Second thing. When school starts this fall, 51.7 million children will enroll in schools. And it's the first time since I, the oldest of the baby boomers, since the baby boomers will fully in school that there has been a class of schoolchildren bigger than the baby boom generation, which means we have a few years to turn these trends around or reap a whirlwind from it.

Basically, if you look at all the aggregate statistics in our country, it seems that most things are moving in the right direction after years of being troubled. But there are just so many of these kids out here that are either virtually raising themselves or their parents -- almost all of whom, I believe, would like to do a good job -- they want to do a good job, but they're not sure how they should do it. So one huge barrier here that we have not discussed beyond it's sort of beyond our purview, but that a lot you who are brilliant at marketing things to people and reaching people is how do you reach the parents?

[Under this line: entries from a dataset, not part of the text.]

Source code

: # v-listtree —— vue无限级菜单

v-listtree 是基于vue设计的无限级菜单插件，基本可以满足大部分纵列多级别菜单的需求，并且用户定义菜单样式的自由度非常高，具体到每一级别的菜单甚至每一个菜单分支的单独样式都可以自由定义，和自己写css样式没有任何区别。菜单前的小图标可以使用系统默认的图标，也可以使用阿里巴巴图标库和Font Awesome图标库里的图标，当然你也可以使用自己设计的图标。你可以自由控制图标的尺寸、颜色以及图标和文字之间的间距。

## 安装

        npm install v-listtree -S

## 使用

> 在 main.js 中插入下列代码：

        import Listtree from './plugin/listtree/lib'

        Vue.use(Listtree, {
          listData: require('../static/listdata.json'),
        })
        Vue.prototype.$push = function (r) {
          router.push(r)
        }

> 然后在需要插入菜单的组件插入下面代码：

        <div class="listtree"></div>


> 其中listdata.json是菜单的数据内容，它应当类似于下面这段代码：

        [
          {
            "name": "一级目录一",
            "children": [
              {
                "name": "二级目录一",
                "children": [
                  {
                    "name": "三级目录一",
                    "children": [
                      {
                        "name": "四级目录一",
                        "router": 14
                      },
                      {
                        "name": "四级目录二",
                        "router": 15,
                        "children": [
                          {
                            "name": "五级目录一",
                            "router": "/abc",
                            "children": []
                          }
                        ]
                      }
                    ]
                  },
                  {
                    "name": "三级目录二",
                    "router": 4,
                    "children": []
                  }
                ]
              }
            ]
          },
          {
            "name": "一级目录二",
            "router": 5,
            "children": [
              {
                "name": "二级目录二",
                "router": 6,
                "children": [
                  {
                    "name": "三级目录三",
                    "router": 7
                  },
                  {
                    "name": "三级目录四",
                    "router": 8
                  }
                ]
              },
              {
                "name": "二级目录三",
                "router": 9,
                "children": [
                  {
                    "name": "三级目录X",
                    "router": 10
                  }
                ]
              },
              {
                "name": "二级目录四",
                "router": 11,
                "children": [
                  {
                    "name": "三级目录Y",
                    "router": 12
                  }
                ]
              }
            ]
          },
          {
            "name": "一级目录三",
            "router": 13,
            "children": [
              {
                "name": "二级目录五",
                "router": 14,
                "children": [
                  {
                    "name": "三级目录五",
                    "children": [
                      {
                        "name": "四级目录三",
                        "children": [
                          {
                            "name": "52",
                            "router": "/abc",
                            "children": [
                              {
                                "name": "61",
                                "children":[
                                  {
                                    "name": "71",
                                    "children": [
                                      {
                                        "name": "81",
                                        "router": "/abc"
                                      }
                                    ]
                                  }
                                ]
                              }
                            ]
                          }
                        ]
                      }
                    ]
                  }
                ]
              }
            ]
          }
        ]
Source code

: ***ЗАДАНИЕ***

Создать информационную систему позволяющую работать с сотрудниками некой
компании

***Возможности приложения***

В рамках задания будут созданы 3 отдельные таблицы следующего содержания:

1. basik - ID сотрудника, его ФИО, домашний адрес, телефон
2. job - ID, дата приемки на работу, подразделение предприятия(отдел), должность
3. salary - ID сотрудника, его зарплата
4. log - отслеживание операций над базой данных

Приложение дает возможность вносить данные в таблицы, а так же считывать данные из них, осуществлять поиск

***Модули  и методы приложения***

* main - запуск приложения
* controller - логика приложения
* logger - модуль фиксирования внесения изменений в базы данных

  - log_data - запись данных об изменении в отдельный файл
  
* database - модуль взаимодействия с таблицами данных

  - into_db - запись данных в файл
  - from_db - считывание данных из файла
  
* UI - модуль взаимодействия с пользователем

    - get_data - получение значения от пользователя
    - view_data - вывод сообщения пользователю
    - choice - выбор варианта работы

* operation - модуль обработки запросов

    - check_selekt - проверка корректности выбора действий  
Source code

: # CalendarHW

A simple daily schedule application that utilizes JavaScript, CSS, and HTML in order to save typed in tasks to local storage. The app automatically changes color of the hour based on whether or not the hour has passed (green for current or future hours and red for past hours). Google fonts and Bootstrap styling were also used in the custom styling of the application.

You know, I had a pretty good education, but I learned a lot because Chelsea was into Sesame Street and Where in the World is Carmen San Diego? When I met the co-leaders of San Marino at the Olympics, I knew where it was because Chelsea got me into Where in the World is -- (laughter) -- not because I had a degree from the Foreign Service School at Georgetown. (Laughter.) I'm just saying, how do we reach the parents? This is a serious issue.

And secondly, if you cannot reach the parents, is there some way to reach the kids anyway? We're trying to give schools more funds, for example, to open early and stay open late. Is there some way to redirect the programs in there so that -- and work with the schools so that they will show the programs to the kids in the after school area. You really need to think about this because the kids that need what we're doing the most may have barriers that we haven't even discussed today.

I want to make one last point. I think it would be very good for the adults of this country, including all of us who work in the White House, if Mr. Rogers' poem could be read once a week on prime time television. (Laughter.)